Я хотел обидеться, но быстро передумал. Если бы я обиделся, мне пришлось бы уйти. А мне не хотелось. Мне нравилось провожать ее.
— А вы учитесь? — спросила она.
— Да.
— В каком?
— В десятом, — быстро сказал я.
Она посмотрела то ли с уважением, то ли с недоверием. В темноте я не понял.
— А вы?
— Я уже отучилась. Девять окончила, пошла на завод. В тот день, как отца проводила на фронт. А у вас отец на фронте?
Я помешкал... Мысленно сказал: да.
— Нет. Он здесь.
— Инвалид?
— Нет. Врач.
— А мать?
— Мать в Ташкенте.
— Чудно. Сын в Сибири, мать в Ташкенте.
— Бывает.
Мы оба замолчали. Теперь мы шли по узенькой улочке. По обе стороны ее стояли серые, как будто ободранные дома. Около дворов толкались какие-то пацаны, курили махру, сплевывали, посмеивались и глазели на нас. По-моему, они скучали.
Мы шли, как сквозь строй. Один из них сказал очень громко, на всю улицу, высоким ломким голосом:
— Варька жениха на фронт проводила, теперь только с малолетками... — Он выругался и оглядел своих корешков, ожидая смеха.
Кто-то хмыкнул, но вообще было тихо, и только наши шаги быстро и неловко стучали по земле.
Что делать? Драться? Их было слишком много. Да и настроения не было, злости, завода. Для того, чтобы драться, нужно завестись. Но и прощать такое хамство я не мог. Еще скажут слово, полезу, решил я.
— Варька, ты его обучи. Он еще салага, необученный, — снова зазвенел над узкой сонной улицей высокий, чуть истеричный блатной голос.
Варя болезненно сморщилась. Я остановился и пошел назад — к тем, что стояли у двора. Они гурьбой с готовностью пошли мне навстречу.
— Чего надо? — сказал я.
— Ничего не надо, кроме шоколада, — кривляясь, сказал тонкоголосый. — Шоколад любишь, на, выкуси!
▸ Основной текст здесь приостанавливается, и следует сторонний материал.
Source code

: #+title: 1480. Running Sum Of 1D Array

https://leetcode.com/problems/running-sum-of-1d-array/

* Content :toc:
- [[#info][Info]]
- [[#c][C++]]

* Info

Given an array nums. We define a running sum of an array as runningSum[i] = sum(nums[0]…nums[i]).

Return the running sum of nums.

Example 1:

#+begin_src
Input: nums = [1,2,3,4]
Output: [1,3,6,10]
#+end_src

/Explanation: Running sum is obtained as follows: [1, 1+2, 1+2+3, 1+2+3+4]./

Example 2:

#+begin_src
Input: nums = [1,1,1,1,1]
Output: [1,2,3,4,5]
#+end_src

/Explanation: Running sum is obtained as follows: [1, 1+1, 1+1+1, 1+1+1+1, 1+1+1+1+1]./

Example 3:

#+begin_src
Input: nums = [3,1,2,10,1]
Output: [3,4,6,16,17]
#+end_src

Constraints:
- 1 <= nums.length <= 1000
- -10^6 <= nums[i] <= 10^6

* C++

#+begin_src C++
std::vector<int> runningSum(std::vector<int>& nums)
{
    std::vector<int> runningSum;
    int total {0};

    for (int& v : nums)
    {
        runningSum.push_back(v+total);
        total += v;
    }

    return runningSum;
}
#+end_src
Он протянул ко мне маленькую грязную руку, сложенную кукишем. Я ладонью сверху ударил его по руке. Кукиш разжался.
— А по ха не хо?! — тихо сказал он (это означало: «А по харе не хочешь?!»). — Сейчас хохотальник почистим.
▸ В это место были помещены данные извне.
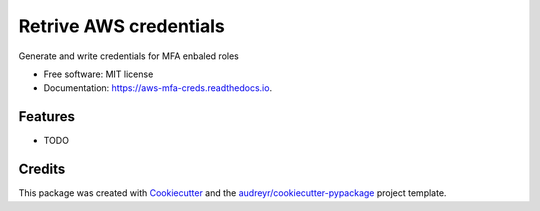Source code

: =======================
Retrive AWS credentials
=======================


.. image:: https://img.shields.io/pypi/v/aws_mfa_creds.svg
        :target: https://pypi.python.org/pypi/aws_mfa_creds

.. image:: https://img.shields.io/travis/asksmruti/aws_mfa_creds.svg
        :target: https://travis-ci.com/asksmruti/aws_mfa_creds

.. image:: https://readthedocs.org/projects/aws-mfa-creds/badge/?version=latest
        :target: https://aws-mfa-creds.readthedocs.io/en/latest/?version=latest
        :alt: Documentation Status


.. image:: https://pyup.io/repos/github/asksmruti/aws_mfa_creds/shield.svg
     :target: https://pyup.io/repos/github/asksmruti/aws_mfa_creds/
     :alt: Updates



Generate and write credentials for MFA enbaled roles


* Free software: MIT license
* Documentation: https://aws-mfa-creds.readthedocs.io.


Features
--------

* TODO

Credits
-------

This package was created with Cookiecutter_ and the `audreyr/cookiecutter-pypackage`_ project template.

.. _Cookiecutter: https://github.com/audreyr/cookiecutter
.. _`audreyr/cookiecutter-pypackage`: https://github.com/audreyr/cookiecutter-pypackage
Сзади слышалось чье-то взволнованное, прерывистое дыхание. Это была Варя. Она бежала ко мне. Она бежала тяжело, чуть переваливаясь, шла грудью на всю эту банду. Лицо у нее было красное, яростное, нос как-то особенно вздернут, как маленький, но беспощадный клювик. Она походила на наседку, защищающую цыпленка.